This autumn I am completing the course “The Artmaking Process” at OSU with Dr. J.T. Eisenhauer Richardson. The purpose of this course is to develop understandings of the artmaking process as a way to engage with creativity and meaning making. We experienced new ways of thinking through personal artmaking assignments as well as through written work by professionals in the fields of art, art education, philosophy, and anthropology. The end goal of the work is to serve as a way to foster creativity in the students that we will teach. Some of the major topics covered in this course involved play and nonsense as a means of creation and meaning making, the interplay of sensation and creation, rhizomatic versus arborescent thinking, disruptions as an artmaking strategy, and the importance of incorporating the everyday into the artmaking process among others. One of the topics I found most significant in the course was incorporating play as a tool for learning. By incorporating nonsense strategies or creating barriers to overcome into certain lessons, it is possible to teach creativity to students by allowing them to learn through doing. We learn as much from the act of play and creation as we would from learning from reading, and sometimes more. The difference of learning through doing is that the thing learned is internalized more easily because it came from within. This will continue to be something that I try to incorporate into my lessons with my students to allow them to teach themselves to be independent thinkers with creative problem-solving skills.

Through this course I learned a lot about the theory behind teaching creative problem solving. I learned that I have been incorporating things into my teaching practice (creative obstructions, rhizomatic thinking, artmaking as disruption) for several years now in my attempts to teach creativity at the high school level, though I am grateful to have some of the research to back up what I am doing. I intend to create new lessons that incorporate methods to allow the students to learn from within, and to collaborate in their learning through play. Some lessons I have done in the past have incorporated these aspects though I did not fully understand their value. I did know the students enjoyed the lessons where collaboration and play were used. One example from my Drawing 1 class would be during our portrait drawing unit. I teach a one day assignment in which students are to explain how to draw a specific face from a photograph, while the draftsman cannot see what is being drawn. This incorporates creative obstructions and a careful study of the everyday (a face), while allowing students to work with their peers collaboratively. The students enjoy the process, and through teaching each other and by doing the work themselves they also have been solidifying content on portrait drawing and using the materials.

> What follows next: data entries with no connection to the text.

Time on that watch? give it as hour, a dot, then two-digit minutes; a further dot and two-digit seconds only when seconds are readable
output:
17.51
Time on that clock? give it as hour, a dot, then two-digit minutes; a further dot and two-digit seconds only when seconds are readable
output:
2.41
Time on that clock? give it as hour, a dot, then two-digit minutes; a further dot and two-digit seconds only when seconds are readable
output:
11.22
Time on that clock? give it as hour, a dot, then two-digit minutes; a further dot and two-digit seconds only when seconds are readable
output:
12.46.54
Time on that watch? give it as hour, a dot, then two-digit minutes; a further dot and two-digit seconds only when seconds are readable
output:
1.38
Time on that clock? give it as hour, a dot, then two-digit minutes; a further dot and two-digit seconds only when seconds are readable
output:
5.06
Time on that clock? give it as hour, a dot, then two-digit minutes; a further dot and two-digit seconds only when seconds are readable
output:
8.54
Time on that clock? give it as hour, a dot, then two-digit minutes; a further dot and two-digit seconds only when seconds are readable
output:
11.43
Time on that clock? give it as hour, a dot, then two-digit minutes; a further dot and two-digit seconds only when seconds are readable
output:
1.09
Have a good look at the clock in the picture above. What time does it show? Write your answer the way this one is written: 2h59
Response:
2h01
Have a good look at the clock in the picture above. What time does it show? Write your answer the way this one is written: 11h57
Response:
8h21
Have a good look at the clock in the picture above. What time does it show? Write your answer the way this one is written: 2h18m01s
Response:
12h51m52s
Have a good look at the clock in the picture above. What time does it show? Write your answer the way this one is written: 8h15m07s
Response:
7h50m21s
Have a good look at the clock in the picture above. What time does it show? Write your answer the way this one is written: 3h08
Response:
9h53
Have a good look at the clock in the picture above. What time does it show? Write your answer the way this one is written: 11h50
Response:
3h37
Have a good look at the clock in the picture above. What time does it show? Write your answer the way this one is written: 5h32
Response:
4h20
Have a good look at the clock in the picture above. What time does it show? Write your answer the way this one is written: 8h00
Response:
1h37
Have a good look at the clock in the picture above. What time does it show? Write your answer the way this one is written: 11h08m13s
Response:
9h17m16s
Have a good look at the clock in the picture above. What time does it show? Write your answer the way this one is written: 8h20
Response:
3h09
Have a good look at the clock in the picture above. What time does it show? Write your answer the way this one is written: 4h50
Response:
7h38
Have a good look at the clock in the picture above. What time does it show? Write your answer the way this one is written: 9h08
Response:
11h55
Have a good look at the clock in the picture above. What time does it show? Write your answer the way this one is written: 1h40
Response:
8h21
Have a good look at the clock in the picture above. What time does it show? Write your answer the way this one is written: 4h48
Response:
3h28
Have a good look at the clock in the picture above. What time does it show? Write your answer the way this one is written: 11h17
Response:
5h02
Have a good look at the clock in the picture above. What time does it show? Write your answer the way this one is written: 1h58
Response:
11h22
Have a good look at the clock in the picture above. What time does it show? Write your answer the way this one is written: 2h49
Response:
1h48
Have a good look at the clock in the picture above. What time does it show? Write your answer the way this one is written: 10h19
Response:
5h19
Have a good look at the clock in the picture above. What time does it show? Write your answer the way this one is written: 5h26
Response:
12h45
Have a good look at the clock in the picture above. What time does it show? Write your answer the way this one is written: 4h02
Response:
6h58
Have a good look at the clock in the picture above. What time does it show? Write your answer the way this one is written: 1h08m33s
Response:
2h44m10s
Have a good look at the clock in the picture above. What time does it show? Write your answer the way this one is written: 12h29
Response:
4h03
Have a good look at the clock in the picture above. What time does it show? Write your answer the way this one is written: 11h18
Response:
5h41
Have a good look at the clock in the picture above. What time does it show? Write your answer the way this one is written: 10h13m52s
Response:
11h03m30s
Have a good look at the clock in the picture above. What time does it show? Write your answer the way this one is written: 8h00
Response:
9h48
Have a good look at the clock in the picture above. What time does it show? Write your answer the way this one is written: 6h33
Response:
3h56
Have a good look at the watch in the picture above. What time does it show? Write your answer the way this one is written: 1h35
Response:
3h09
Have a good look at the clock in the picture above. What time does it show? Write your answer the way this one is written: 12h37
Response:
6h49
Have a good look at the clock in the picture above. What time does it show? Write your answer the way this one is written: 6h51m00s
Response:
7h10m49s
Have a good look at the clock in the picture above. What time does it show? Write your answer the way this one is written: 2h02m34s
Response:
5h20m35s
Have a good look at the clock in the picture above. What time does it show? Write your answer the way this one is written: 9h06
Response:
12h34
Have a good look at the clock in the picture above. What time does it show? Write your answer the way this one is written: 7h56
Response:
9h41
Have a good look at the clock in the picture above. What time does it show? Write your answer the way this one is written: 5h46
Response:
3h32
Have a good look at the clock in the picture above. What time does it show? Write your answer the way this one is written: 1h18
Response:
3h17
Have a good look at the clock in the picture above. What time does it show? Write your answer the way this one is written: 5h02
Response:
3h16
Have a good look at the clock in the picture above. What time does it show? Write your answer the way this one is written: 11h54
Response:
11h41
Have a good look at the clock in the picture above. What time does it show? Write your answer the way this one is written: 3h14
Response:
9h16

A new concept to me was from Tim Ingold, in his book about anthropology. The idea of learning through doing, not because we are cognitively processing what is happening, but that the act of doing something has sensory input that informs our subconscious. This is where artists and craftsman can do things without thinking about them. By consistently working with our materials, we are able to learn how they move, where they push back, and how they want to be used. I look forward to incorporating this into some of my future lessons to allow for different methods of learning. I have taught a lesson on using non-traditional media in past years in which we have worked with unusual, everyday materials in our artmaking process to create a finished artwork. I know that when this project comes around again I will be working in some additional opportunities for students to learn from the media they are using and to reflect on the process. The reflection is key to the process, and helps the students put what they are learning from within into words. A struggle I have run into in my own artmaking is this exact thing. In many of my own artmaking processes, past and present, I have let the process guide me. Sometimes, when a problem arises, I reflect on the issue and learn something new from the process. Other times, when all goes well, I move on without a second thought. I need to take the time to reflect on what works as well as what doesn’t. It’s ironic, actually. I often tell my students that we learn more from our problems than we do from our successes. It’s been staring me in the face for a while and through this reflective process I see that I need to flip the script to help them learn better. If the artmaking works well for me, I need to think more carefully over why so that I can pass that on to the students.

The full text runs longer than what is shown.